A mí el premio no me parece nada atractivo pero a ellos sí se lo debió de parecer porque se apuntaron unos cuantos, entre ellos Meleagro (el propio hijo del rey), algunos de los argonautas (los que iban en busca del vellocino de oro, eran muy aventureros y si no tenían algún lío, se lo inventaban) y la indomable Atalanta. El machismo salió de nuevo a relucir y muchos de ellos, todos hombres, se negaron a participar junto a  una mujer. Meleagro, que se había enamorado de Atalanta, los convenció  para que la dejaran intervenir y empezó la cacería.

La primera en herir al jabalí con una flecha fue Atalanta, lo remató Meleagro pero le ofreció el premio a ella porque consideraba que el mérito había sido suyo. Otra vez se ofendieron los señores porque una fémina se llevaba el trofeo y le arrebataron la piel del jabalí a Meleagro. Este se enfadó, (aquí cuando se enfadaban lo hacían a lo grande),  y los mató. Resulta que a Meleagro las moiras le habían predicho que moriría cuando se extinguiera un tizón ardiendo. Su madre, previsora, había guardado el tizón en una caja, pero ahora, Altea, hermana de los hombres que él había matado, se enfadó también, sacó el tizón de la caja y lo arrojó al fuego. En cuanto se consumió, Meleagro la palmó. Cosillas que pasan.

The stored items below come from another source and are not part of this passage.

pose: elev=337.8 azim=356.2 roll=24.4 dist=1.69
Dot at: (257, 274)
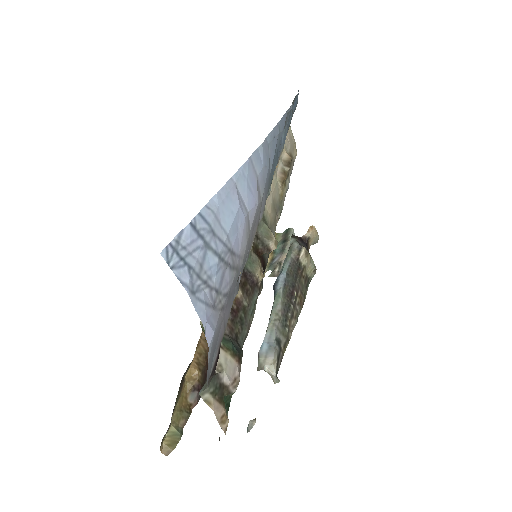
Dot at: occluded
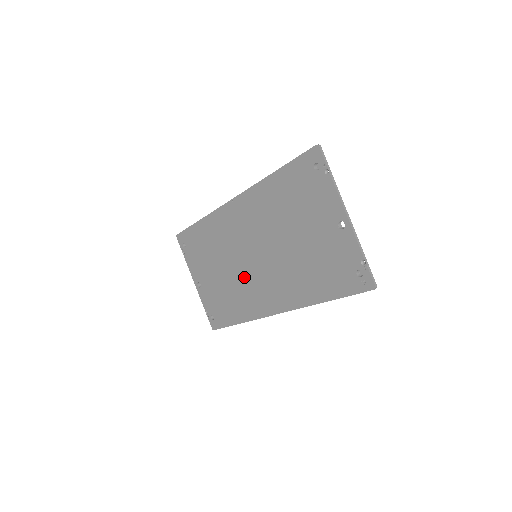
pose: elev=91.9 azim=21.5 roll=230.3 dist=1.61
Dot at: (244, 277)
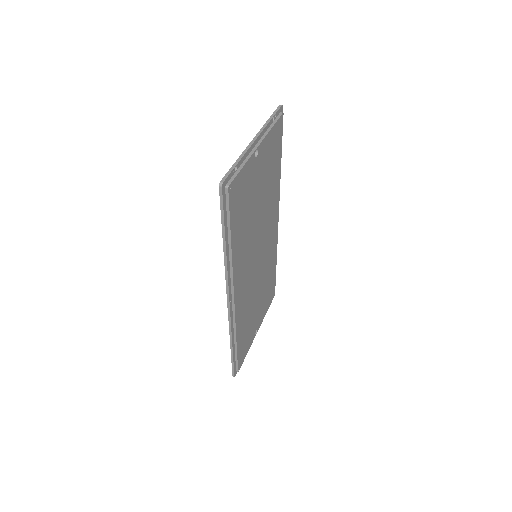
Dot at: occluded
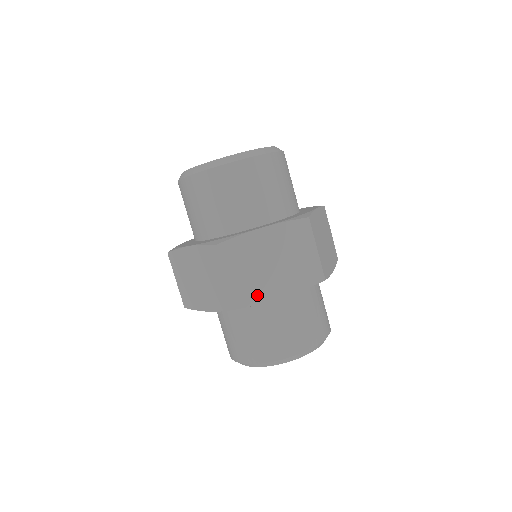
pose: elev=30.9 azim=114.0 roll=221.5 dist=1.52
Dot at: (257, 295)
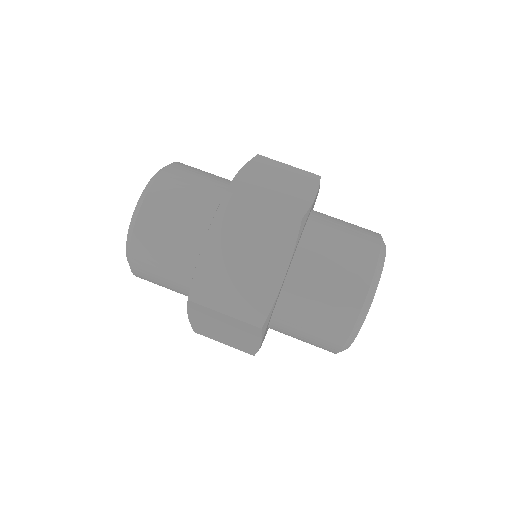
Dot at: (264, 298)
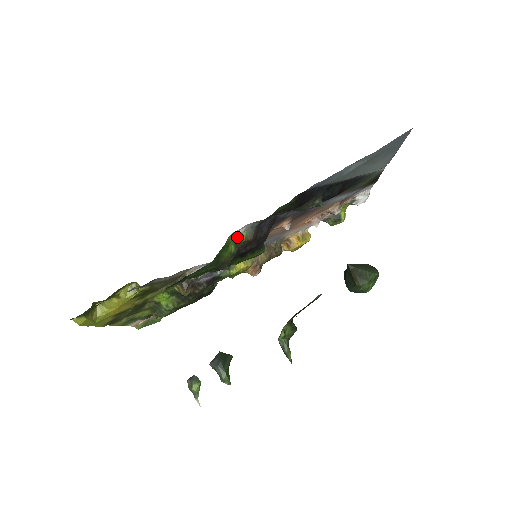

Todo este lío fenomenal hizo muy famosa a Atalanta, muchos hombres la deseaban y querían casarse con ella pero sobre su vida también pendía una profecía desagradable relacionada con el matrimonio. El oráculo había augurado que cuando se casara se convertiría en animal.

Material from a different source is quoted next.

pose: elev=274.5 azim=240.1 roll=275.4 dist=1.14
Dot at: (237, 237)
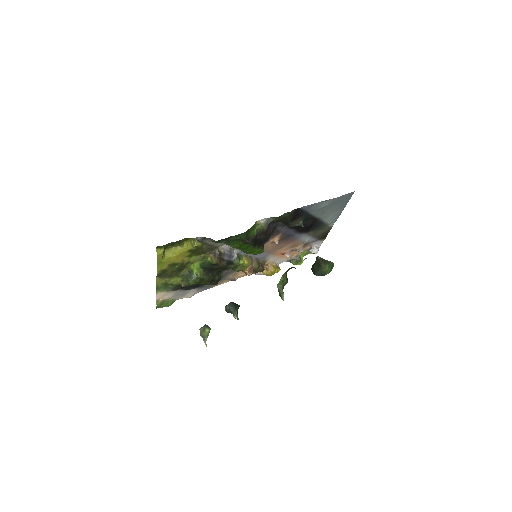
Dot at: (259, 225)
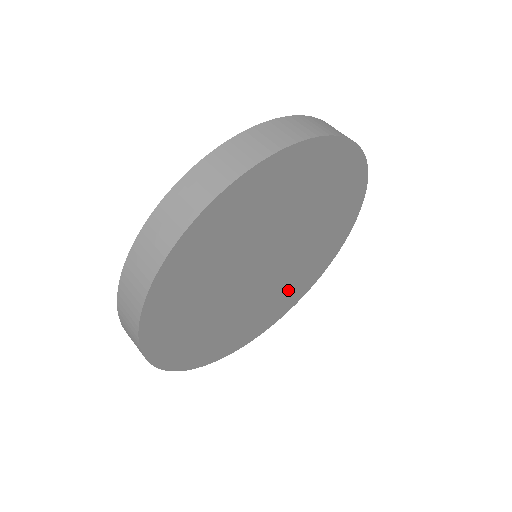
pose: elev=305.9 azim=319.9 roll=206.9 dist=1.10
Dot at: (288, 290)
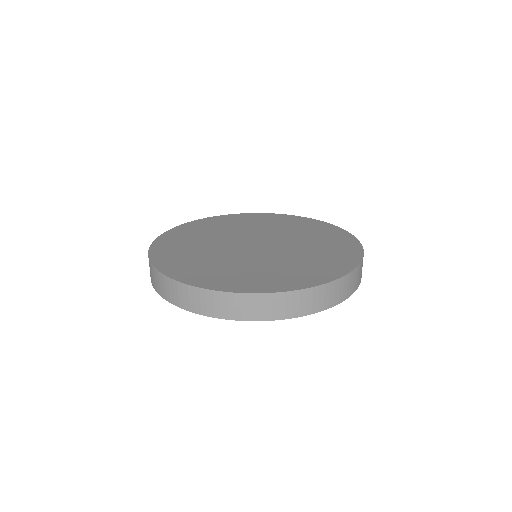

Para quitarse a los pretendientes de encima y como se sabía invencible convocó una carrera, “mi novio será el que me gane, pero al que gane yo, me lo cargo”, pese a esta terrorífica condición muchos se animaron. Ella, bastante chulita, les daba ventaja, pero ni por esas, aceleraba un poco, ganaba con facilidad y, ale, los mataba.

Hasta que apareció por allí el joven Hipómenes, que no era más rápido que ella pero sí más astuto y contaba con la ayuda de la diosa Afrodita, que no entendía el rechazo de la chica por el amor y hasta le sentaba mal, “¿pero por qué no le gusta lo mejor de la vida a esta mujer?, se va a enterar”, se dijo. Le regaló a Hipómenes tres manzanas de oro, procedentes de uno de los árboles del jardín de las Hespérides, lleno de manzanos de frutas doradas que otorgaban la inmortalidad. La treta consistía en dejar caer las manzanas durante la carrera para distraer con su brilli brilli a Atalanta.

Lo cierto es que Atalanta ya estaba enamorada de Hipómenes sin ella misma saberlo, era un sentimiento nuevo para ella y no lograba identificar esa ternura que sentía al contemplar al joven y la pena que le estaba entrando porque sabía que ella era más rápida y tendría que matarlo. Tal vez por eso se paró a recoger la primera manzana y también la segunda, aun así iba ganando, pero cuando Hipómenes tiró el tercer fruto dorado a sus pies, Atalanta se detuvo un poco más de la cuenta y por primera vez, perdió.

Se casaron y la unión fue feliz, los dos se amaban. En una ocasión en la que volvían de regreso de un viaje entraron a descansar en el templo de la diosa Cibeles, les entró un irrefrenable deseo y no se contuvieron.  Buena se puso la diosa por lo que ella consideró una falta de respeto intolerable. “Pues ahora os convierto en leones, para que os vayáis enterando”. Los antiguos griegos pensaban que los leones no se apareaban entre ellos sino con leopardos o con panteras, por lo que el castigo era doble. Y no satisfecha con eso, la diosa  no los dejó libres sino que los utilizó como bestias de tiro para su carro y así por toda la eternidad.

Me hubiera gustado otro final mejor para Atalanta, no se merecía este  tan cruel pero el mito es así, termina mal. Lloro por la niña rechazada y abandonada, por la chica libre y valiente que, tras enfrentarse a tantas injusticias sin arredrarse, justo cuando amaba y era amada fue por siempre esclavizada.